**Task item**
Go through the data below. List every line that holds the word "Internationale".

**Data in this exercise**
┏━━

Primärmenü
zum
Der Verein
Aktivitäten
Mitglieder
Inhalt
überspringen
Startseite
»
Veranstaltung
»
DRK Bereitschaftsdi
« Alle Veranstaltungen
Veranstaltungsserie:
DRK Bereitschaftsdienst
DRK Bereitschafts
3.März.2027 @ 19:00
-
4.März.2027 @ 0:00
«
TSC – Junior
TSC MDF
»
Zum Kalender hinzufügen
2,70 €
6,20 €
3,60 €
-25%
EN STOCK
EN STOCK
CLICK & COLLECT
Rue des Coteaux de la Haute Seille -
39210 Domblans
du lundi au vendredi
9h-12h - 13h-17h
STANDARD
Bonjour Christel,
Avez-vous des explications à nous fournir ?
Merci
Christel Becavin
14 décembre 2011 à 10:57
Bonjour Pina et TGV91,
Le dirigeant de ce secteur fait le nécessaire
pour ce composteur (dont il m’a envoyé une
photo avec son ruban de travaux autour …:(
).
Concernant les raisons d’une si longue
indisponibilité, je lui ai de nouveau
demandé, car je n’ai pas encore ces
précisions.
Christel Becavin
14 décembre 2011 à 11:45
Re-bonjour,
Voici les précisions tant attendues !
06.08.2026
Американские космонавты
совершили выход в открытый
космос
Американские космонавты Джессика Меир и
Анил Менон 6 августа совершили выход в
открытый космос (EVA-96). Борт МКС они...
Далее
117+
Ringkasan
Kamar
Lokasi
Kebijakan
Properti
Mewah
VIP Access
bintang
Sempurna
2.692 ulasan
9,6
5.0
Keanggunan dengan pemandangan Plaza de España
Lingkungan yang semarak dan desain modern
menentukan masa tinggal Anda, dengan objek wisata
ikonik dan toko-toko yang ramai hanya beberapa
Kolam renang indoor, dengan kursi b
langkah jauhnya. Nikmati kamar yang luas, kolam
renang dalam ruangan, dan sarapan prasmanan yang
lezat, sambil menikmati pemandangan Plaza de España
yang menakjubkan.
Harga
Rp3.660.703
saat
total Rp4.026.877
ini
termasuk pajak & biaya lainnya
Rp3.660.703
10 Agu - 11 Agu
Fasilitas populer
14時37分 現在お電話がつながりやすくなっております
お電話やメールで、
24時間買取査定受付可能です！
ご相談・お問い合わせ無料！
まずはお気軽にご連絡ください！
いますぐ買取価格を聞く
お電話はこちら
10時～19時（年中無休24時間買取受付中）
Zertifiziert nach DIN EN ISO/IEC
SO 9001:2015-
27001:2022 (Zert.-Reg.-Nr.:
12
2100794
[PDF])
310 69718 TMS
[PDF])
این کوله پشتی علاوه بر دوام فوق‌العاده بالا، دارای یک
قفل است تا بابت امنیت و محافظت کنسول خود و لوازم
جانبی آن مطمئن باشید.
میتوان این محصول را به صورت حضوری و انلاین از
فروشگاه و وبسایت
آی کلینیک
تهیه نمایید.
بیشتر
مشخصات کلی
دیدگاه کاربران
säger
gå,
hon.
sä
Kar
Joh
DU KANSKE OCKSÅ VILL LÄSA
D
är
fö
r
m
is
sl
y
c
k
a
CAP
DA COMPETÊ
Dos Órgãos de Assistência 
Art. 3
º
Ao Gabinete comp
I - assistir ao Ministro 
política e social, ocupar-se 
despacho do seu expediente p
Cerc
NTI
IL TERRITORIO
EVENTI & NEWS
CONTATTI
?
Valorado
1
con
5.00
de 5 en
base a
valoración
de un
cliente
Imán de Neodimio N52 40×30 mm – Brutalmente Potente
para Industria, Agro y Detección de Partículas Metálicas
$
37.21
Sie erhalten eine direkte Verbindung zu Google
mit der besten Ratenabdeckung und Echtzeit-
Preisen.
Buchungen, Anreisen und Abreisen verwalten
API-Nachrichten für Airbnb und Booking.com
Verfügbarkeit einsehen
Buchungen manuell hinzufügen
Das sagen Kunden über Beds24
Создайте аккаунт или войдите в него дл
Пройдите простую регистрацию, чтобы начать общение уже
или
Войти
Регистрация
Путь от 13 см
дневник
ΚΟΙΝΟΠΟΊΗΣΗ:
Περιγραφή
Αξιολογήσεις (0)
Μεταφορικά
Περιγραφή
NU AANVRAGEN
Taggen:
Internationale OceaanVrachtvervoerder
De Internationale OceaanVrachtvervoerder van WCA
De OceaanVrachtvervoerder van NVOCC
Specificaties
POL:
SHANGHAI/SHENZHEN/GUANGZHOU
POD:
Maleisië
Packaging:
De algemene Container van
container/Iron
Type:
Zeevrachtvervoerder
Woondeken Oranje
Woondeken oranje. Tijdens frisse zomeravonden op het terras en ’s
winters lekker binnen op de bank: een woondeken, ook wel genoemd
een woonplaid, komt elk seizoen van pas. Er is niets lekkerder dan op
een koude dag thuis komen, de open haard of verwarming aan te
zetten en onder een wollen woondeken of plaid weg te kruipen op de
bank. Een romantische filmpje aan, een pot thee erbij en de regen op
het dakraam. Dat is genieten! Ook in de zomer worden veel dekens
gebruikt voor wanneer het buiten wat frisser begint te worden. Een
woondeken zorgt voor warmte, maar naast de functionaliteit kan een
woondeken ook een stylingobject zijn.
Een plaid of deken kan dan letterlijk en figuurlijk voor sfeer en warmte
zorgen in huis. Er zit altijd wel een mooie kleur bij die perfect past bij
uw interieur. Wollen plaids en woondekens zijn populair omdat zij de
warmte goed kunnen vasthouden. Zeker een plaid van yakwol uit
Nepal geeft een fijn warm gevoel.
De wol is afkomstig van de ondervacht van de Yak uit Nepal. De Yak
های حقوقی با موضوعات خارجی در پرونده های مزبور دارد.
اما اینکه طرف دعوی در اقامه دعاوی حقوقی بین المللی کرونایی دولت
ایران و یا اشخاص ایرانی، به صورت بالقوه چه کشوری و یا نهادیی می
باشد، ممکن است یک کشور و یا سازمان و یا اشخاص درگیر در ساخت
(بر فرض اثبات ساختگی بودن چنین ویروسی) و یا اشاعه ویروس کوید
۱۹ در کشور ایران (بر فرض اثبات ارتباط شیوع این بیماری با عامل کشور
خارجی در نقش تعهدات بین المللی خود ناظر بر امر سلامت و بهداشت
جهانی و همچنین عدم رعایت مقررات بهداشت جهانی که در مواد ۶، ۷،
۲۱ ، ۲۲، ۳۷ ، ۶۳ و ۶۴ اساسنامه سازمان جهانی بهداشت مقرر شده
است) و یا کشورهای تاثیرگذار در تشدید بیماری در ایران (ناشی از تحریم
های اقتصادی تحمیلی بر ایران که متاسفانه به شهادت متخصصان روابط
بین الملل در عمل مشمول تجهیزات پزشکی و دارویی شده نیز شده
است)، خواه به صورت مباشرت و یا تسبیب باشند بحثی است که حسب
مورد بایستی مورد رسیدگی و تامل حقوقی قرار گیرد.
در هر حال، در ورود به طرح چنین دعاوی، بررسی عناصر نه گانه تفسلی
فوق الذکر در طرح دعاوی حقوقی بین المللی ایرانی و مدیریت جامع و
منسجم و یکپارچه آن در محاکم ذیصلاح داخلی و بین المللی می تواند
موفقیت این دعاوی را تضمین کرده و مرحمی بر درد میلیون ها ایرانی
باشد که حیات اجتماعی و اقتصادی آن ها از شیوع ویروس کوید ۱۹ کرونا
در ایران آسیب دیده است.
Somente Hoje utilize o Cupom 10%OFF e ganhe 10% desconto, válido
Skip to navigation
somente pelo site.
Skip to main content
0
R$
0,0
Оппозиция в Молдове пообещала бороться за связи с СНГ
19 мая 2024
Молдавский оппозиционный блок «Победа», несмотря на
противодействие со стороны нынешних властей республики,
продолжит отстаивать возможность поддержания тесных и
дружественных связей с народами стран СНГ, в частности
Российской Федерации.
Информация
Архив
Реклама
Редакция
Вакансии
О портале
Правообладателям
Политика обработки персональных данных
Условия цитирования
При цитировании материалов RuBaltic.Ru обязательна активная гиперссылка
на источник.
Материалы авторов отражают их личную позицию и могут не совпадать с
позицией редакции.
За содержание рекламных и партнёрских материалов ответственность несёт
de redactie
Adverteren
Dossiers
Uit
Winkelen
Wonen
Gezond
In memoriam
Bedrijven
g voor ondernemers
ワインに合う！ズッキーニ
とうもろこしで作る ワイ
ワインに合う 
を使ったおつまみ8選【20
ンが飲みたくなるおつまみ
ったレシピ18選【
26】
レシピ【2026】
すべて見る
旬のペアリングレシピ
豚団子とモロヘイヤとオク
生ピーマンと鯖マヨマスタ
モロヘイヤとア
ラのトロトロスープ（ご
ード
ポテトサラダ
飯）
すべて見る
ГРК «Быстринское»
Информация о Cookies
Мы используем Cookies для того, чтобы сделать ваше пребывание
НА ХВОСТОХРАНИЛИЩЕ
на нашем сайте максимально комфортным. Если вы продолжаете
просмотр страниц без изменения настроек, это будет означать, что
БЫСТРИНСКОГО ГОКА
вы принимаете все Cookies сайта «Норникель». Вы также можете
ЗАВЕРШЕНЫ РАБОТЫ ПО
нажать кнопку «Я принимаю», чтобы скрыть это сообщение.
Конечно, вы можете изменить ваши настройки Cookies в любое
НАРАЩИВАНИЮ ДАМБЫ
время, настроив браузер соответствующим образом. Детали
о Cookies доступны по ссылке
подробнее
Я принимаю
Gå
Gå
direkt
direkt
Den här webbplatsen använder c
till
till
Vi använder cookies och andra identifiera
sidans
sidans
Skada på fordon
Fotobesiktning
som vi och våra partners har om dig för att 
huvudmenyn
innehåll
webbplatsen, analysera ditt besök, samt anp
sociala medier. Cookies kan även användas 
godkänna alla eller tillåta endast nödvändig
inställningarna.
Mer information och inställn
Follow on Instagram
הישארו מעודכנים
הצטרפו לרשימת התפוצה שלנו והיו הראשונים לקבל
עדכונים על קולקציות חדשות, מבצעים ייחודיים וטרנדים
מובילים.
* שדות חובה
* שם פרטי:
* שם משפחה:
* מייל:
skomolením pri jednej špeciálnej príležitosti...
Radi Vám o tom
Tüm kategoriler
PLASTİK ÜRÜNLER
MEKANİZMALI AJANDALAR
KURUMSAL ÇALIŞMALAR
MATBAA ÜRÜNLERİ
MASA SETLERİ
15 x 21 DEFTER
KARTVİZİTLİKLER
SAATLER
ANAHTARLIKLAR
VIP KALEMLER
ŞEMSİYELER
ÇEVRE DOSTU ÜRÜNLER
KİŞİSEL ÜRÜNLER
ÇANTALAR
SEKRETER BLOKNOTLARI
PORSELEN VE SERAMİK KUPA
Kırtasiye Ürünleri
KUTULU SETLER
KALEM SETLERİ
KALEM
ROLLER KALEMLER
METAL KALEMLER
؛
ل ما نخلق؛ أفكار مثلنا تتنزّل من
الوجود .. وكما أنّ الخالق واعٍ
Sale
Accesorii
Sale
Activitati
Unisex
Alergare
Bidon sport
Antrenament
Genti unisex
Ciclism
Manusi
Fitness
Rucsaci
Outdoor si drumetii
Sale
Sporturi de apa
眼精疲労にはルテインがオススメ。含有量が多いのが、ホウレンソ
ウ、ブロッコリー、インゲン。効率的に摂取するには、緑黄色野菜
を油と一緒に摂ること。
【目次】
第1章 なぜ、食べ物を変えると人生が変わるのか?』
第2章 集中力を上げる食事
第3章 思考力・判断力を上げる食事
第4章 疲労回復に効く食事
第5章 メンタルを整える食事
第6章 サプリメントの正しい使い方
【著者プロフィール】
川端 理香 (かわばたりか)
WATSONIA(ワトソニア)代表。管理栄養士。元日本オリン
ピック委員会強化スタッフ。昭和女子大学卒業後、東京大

┗━━

**Written response**
Internationale OceaanVrachtvervoerder
De Internationale OceaanVrachtvervoerder van WCA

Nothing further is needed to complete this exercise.